Your objective>
Where the data below shows a picture, leave that picture out and copy the rest exactly.

Data excerpt>
▼

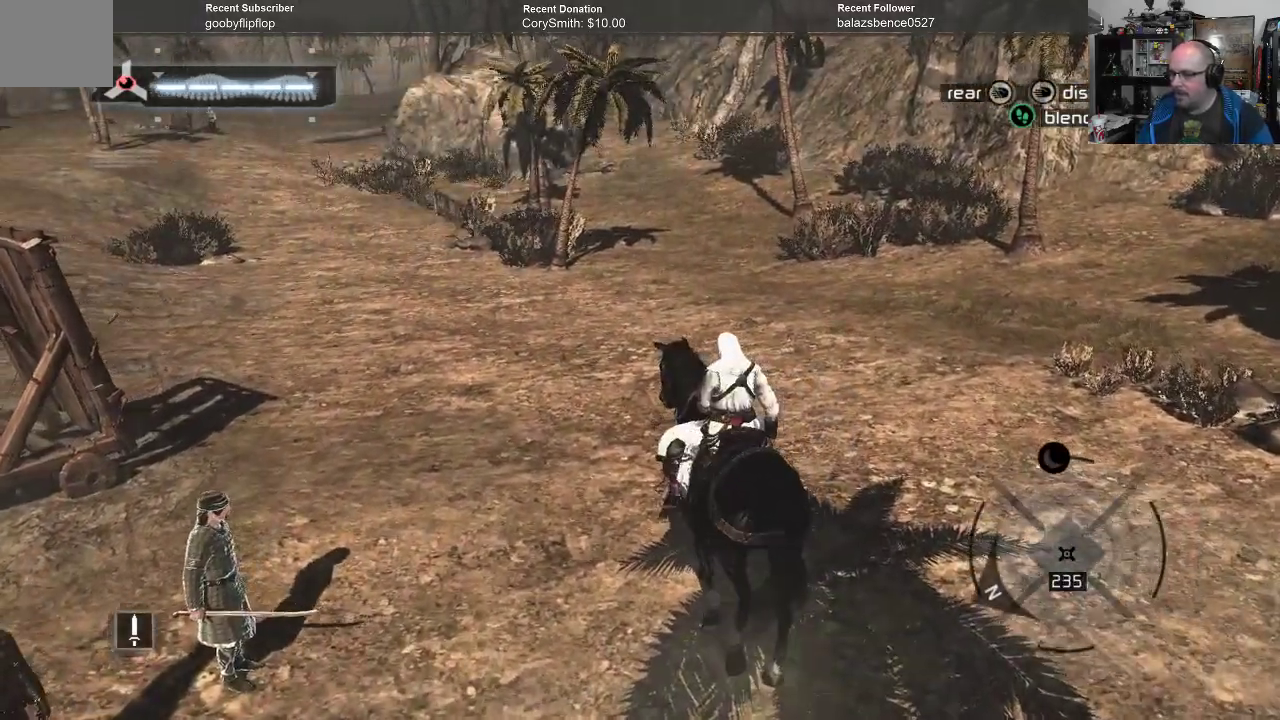
{"buttons": ["A"], "left_stick": "up", "right_stick": "center", "events": []}
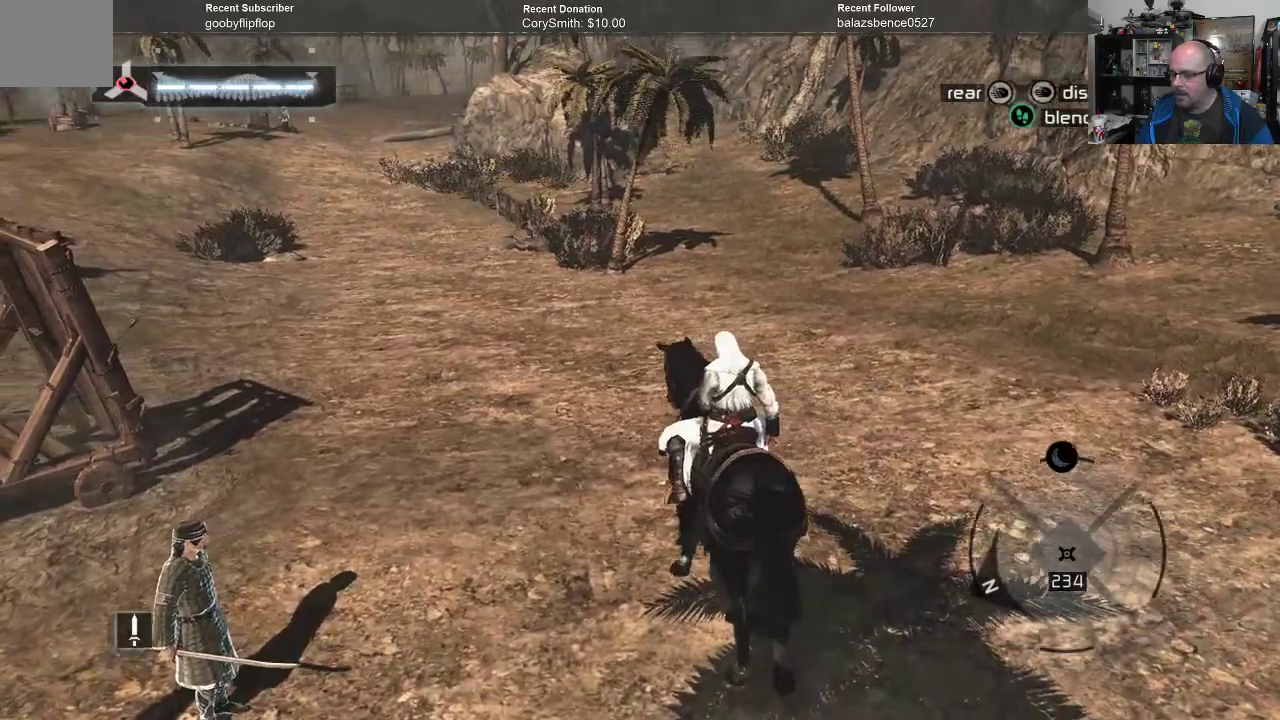
{"buttons": ["A"], "left_stick": "up", "right_stick": "center", "events": []}
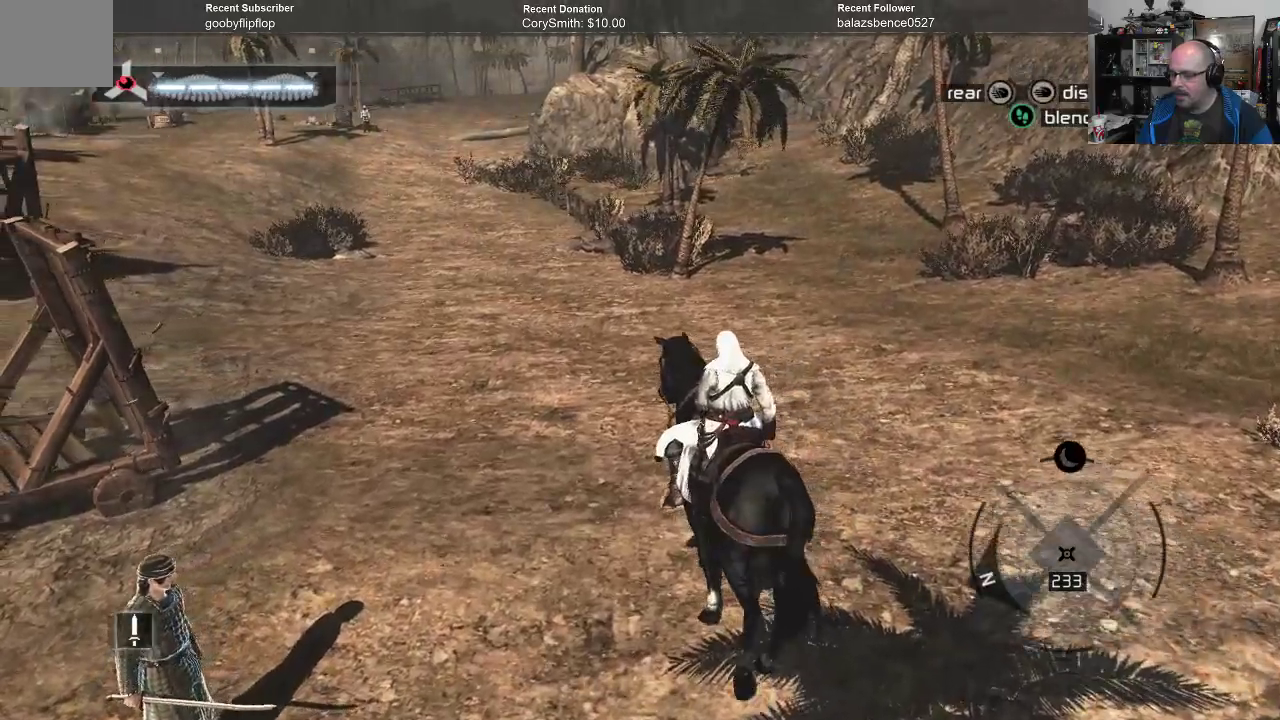
{"buttons": ["A"], "left_stick": "up", "right_stick": "center", "events": []}
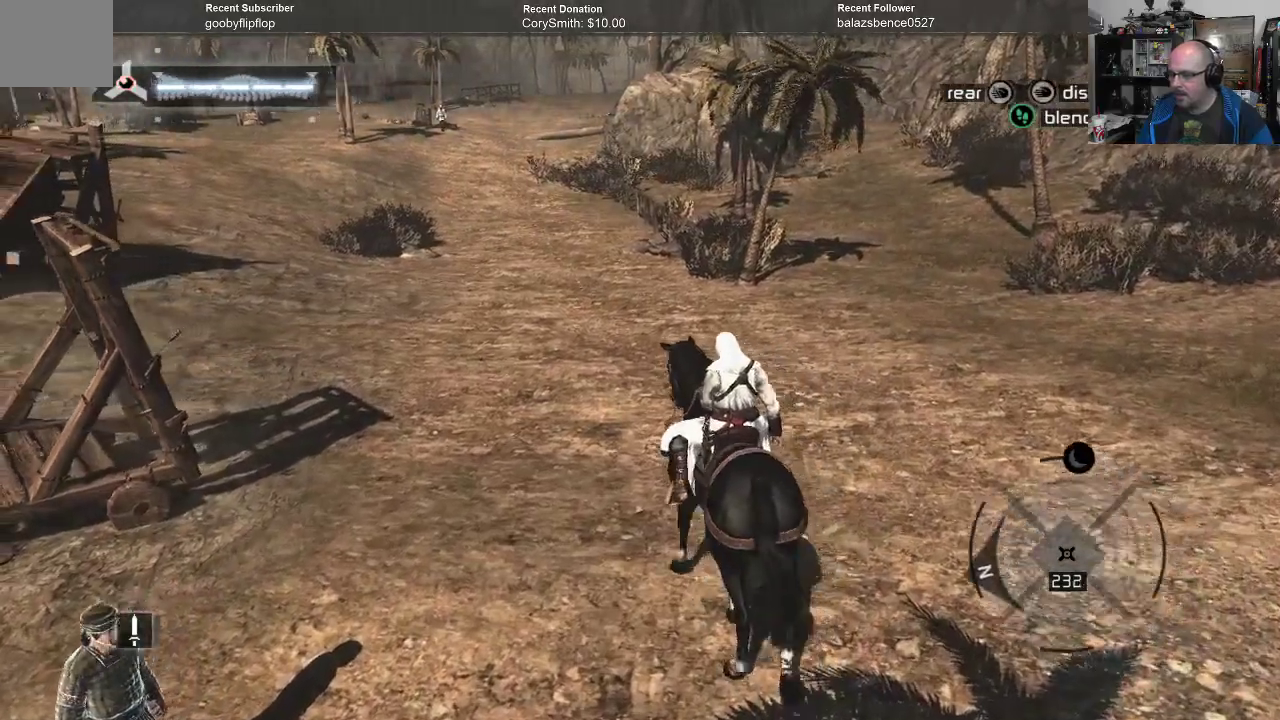
{"buttons": ["A"], "left_stick": "up", "right_stick": "center", "events": []}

▲

Response>
{"buttons": ["A"], "left_stick": "up", "right_stick": "center", "events": []}
{"buttons": ["A"], "left_stick": "up", "right_stick": "center", "events": []}
{"buttons": ["A"], "left_stick": "up", "right_stick": "center", "events": []}
{"buttons": ["A"], "left_stick": "up", "right_stick": "center", "events": []}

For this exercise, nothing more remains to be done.